Exercise aim: Look below for the line containing "fx=970.6 fy=970.6 cx=599.5"; from there through the line containing "Label the region [674,109,712,124].", both lines included, please set down each line exactly and nothing else.

Material to process:
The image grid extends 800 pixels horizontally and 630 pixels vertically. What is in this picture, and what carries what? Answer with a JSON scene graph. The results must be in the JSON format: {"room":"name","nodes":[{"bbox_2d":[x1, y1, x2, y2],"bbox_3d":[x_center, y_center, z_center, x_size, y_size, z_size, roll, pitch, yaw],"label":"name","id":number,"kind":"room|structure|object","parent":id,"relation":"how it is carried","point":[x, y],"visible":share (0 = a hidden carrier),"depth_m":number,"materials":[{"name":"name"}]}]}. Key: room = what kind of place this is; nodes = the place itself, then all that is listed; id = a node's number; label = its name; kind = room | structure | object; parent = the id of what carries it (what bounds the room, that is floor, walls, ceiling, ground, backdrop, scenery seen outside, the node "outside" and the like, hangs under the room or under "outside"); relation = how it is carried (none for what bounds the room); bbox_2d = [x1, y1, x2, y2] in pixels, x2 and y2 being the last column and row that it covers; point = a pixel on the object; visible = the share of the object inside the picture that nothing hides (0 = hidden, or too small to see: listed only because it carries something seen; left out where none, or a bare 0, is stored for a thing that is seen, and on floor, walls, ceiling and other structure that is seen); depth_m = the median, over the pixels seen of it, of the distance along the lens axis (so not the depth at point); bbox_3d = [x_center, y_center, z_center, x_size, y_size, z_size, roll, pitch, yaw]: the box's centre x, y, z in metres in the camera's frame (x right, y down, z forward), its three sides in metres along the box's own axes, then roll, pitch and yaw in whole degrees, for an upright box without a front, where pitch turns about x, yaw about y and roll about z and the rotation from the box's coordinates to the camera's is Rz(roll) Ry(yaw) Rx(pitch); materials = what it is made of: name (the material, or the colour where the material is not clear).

---

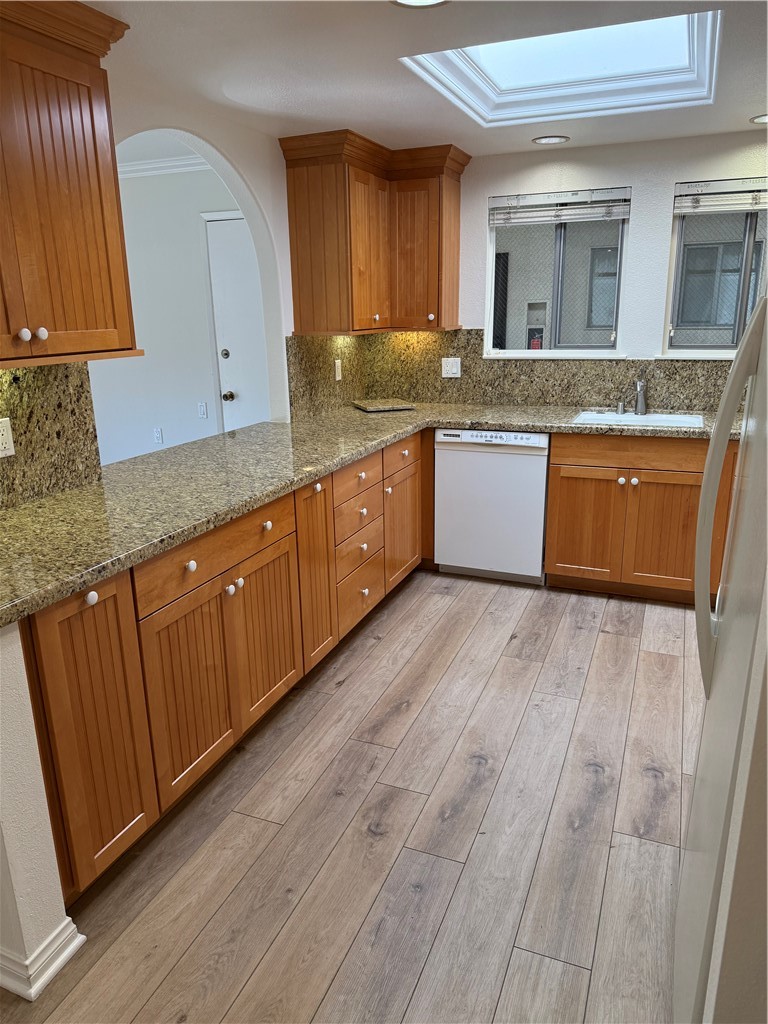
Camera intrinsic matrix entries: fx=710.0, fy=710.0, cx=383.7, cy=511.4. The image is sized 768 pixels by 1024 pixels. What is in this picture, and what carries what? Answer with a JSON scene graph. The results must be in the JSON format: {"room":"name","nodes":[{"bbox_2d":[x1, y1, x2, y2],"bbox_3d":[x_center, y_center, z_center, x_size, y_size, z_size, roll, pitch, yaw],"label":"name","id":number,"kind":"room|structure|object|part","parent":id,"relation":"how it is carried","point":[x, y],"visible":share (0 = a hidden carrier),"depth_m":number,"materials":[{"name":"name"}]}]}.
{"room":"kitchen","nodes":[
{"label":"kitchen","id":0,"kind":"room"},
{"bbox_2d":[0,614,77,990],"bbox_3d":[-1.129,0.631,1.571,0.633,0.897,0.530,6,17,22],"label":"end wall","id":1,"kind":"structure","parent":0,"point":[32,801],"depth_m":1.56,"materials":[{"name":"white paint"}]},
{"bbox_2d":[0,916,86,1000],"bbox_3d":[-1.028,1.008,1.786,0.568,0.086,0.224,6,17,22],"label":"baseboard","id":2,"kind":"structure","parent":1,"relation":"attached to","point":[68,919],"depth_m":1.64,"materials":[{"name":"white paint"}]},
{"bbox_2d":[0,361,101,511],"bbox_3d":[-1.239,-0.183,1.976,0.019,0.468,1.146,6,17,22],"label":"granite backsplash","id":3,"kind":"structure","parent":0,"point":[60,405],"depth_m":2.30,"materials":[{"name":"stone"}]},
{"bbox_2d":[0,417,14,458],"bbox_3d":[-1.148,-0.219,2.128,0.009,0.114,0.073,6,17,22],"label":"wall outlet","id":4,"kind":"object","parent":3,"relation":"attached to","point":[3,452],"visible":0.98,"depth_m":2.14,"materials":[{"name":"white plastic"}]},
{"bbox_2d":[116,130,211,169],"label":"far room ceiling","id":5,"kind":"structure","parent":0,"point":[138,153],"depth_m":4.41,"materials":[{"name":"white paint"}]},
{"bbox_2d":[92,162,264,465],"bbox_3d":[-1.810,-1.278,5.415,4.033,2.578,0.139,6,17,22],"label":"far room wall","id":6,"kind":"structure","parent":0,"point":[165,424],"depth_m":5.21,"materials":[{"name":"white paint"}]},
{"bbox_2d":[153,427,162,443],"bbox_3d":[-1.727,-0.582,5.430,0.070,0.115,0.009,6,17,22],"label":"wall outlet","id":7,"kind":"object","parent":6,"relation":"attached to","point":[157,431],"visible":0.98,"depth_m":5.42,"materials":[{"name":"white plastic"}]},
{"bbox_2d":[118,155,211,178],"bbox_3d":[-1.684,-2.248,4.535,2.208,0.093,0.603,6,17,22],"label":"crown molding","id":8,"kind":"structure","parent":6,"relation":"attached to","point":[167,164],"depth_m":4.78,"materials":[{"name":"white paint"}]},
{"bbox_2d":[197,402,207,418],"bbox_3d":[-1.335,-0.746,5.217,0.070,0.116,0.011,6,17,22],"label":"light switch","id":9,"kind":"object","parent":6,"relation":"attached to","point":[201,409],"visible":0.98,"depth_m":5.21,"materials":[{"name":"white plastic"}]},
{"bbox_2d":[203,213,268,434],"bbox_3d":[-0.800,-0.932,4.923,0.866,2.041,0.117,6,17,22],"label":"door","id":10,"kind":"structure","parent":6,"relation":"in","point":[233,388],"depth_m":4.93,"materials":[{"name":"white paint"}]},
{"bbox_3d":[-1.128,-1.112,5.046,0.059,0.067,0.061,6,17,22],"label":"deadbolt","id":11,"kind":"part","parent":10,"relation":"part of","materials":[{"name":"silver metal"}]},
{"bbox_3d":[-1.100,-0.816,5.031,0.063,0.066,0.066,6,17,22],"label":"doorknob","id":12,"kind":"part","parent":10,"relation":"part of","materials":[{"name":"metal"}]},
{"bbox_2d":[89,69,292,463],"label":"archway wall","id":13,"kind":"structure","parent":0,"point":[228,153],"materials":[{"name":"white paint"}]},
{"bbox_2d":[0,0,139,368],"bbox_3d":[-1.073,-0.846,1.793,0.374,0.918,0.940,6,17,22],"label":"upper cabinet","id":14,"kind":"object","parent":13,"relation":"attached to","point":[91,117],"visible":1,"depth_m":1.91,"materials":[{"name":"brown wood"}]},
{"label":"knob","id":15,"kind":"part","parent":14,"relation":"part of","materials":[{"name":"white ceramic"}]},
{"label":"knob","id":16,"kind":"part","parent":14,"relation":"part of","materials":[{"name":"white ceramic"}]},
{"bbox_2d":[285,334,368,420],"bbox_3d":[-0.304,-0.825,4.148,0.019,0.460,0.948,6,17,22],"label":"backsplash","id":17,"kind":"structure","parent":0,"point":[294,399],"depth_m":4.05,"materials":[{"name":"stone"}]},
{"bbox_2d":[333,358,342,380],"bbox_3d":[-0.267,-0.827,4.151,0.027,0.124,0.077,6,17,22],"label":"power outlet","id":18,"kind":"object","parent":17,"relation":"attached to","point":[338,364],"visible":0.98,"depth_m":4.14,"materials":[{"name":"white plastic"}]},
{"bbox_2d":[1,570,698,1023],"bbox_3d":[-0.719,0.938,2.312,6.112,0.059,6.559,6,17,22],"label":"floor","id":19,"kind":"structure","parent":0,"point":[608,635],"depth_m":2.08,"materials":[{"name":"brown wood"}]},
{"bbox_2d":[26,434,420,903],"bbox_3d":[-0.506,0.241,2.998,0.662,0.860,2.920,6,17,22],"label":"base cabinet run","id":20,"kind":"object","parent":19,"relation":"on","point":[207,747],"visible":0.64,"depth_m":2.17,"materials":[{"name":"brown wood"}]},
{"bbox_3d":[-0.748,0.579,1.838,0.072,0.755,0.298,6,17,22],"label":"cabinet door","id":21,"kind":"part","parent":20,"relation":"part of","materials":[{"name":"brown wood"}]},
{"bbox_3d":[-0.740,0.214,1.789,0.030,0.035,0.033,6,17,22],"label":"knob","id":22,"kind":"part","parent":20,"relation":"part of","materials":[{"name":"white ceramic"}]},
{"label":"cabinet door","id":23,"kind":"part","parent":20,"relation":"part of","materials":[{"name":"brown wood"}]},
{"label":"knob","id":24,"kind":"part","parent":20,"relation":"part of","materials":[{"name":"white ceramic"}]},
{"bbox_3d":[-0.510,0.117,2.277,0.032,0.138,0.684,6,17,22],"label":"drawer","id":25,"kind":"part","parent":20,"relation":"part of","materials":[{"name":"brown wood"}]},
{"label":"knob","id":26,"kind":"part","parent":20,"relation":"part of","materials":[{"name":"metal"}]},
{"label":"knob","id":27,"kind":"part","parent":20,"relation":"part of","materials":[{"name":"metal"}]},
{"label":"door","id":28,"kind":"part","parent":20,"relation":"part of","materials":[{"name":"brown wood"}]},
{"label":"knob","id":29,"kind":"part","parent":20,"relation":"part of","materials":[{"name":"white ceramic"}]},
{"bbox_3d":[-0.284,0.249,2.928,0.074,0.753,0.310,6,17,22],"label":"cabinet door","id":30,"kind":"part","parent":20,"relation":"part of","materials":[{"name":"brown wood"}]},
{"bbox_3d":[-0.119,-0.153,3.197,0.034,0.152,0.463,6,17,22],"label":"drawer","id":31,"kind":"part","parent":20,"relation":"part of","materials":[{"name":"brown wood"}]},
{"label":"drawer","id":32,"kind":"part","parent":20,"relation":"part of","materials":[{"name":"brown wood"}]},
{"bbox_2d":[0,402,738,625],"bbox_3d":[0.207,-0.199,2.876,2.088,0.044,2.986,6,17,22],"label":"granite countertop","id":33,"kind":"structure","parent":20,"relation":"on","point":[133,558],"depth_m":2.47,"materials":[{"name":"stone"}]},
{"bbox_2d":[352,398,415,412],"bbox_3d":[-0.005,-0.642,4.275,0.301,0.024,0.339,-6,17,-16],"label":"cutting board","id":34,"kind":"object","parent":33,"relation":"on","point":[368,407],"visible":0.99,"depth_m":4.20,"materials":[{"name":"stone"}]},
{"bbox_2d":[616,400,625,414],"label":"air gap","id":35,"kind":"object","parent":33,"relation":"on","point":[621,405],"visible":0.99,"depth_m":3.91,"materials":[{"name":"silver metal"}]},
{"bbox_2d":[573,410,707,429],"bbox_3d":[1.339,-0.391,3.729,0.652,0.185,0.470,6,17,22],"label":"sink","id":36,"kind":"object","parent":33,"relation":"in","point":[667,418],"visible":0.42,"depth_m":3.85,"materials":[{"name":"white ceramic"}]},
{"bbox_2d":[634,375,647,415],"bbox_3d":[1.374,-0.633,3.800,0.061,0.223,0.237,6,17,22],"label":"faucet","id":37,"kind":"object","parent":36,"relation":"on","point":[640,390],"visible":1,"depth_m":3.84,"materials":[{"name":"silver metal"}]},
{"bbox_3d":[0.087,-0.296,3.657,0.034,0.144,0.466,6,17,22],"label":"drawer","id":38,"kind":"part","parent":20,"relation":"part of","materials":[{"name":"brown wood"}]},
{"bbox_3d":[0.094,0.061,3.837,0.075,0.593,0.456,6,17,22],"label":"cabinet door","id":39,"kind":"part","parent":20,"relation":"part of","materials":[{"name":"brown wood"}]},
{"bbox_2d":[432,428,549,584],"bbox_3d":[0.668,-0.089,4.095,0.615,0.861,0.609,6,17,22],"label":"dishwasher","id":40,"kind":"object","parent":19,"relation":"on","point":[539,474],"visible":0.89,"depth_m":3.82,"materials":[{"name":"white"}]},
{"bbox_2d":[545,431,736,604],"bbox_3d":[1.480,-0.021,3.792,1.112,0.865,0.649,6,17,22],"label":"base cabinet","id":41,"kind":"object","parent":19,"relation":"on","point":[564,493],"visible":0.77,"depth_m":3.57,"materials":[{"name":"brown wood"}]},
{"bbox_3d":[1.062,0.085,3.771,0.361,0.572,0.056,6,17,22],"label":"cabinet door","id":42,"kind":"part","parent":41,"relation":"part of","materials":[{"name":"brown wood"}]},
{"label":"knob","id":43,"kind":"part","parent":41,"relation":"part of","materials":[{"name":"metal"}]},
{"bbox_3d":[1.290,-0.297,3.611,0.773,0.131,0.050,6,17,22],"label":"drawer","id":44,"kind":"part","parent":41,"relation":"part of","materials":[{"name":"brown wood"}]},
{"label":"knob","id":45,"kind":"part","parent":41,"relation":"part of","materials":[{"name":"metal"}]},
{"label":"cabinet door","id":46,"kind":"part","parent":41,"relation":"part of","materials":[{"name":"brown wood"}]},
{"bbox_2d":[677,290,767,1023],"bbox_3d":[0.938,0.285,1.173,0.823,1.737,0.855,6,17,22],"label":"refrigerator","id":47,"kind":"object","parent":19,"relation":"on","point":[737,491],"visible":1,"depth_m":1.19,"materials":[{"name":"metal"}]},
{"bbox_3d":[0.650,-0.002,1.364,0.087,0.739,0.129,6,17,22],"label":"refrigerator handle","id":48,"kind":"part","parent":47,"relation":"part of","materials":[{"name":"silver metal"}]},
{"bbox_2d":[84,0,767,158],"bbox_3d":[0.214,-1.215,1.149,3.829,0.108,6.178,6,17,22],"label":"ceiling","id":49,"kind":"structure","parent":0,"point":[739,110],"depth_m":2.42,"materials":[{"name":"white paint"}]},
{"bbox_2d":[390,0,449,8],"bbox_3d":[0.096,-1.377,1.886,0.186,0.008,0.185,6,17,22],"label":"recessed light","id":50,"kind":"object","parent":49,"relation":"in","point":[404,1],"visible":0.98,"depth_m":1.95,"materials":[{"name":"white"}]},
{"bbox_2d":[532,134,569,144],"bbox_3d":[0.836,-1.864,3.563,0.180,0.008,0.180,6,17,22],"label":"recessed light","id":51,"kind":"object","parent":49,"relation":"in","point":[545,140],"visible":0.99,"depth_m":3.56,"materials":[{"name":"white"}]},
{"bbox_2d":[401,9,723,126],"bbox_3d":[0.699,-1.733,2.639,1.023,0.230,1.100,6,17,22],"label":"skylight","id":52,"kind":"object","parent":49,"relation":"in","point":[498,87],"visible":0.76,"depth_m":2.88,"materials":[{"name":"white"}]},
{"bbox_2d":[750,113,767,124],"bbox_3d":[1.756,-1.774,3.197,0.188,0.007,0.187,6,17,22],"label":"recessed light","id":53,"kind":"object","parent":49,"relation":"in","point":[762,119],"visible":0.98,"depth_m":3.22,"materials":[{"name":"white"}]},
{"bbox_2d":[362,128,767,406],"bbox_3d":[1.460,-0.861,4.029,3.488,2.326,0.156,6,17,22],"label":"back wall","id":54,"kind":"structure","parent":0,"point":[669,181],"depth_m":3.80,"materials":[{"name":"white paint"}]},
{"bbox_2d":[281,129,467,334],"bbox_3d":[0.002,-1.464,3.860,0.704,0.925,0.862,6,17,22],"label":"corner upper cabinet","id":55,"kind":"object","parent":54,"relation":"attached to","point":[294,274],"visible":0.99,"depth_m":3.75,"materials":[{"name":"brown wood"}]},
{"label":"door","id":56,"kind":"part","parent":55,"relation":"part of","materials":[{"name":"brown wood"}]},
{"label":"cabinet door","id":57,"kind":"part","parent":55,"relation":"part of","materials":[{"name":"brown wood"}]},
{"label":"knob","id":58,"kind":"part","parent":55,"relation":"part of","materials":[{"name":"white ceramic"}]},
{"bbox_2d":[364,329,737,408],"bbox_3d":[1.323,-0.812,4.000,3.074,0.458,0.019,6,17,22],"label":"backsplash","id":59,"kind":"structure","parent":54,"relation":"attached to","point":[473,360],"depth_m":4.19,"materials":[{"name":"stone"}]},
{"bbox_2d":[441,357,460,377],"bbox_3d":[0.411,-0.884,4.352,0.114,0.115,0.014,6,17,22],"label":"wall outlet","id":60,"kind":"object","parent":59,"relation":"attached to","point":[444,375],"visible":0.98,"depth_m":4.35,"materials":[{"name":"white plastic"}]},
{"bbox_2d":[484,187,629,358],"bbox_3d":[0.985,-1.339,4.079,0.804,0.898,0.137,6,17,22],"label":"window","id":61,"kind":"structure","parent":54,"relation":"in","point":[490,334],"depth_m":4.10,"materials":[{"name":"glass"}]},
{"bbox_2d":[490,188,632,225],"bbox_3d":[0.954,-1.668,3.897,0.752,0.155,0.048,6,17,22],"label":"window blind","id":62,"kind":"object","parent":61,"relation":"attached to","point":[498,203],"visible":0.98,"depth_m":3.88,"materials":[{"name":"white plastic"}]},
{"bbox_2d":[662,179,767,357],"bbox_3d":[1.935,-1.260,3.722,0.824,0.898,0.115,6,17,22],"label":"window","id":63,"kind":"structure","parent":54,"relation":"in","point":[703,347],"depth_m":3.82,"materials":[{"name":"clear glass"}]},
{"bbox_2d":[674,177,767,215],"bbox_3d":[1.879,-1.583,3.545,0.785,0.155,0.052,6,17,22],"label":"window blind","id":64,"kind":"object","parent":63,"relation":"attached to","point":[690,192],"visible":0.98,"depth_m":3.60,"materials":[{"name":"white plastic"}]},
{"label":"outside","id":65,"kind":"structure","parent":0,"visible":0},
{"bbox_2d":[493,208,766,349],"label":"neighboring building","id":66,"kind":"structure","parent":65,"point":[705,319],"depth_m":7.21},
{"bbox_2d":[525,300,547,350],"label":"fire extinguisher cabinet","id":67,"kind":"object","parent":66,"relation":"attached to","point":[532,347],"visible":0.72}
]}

--

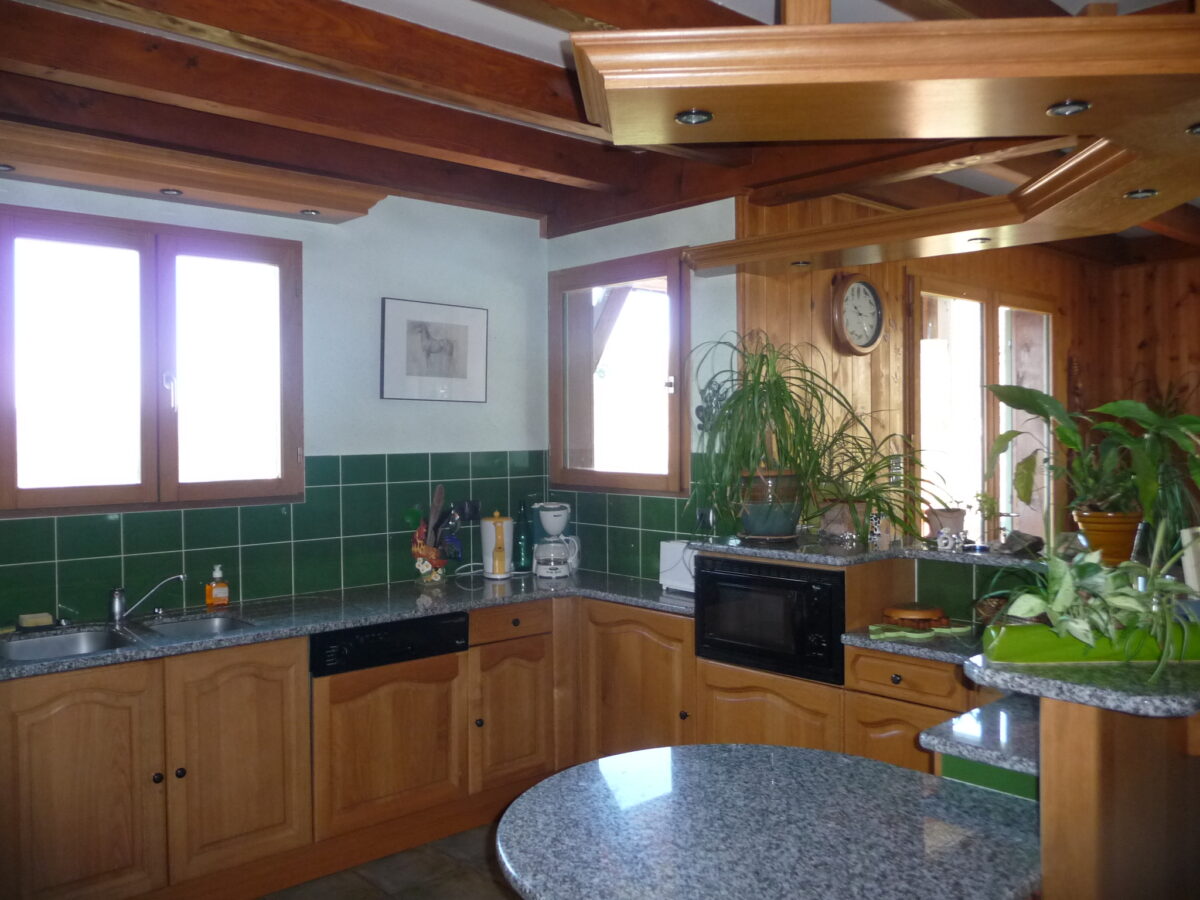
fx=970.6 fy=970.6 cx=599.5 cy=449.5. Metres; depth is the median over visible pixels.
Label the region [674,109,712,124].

Exercise result:
fx=970.6 fy=970.6 cx=599.5 cy=449.5. Metres; depth is the median over visible pixels.
Label the region [674,109,712,124].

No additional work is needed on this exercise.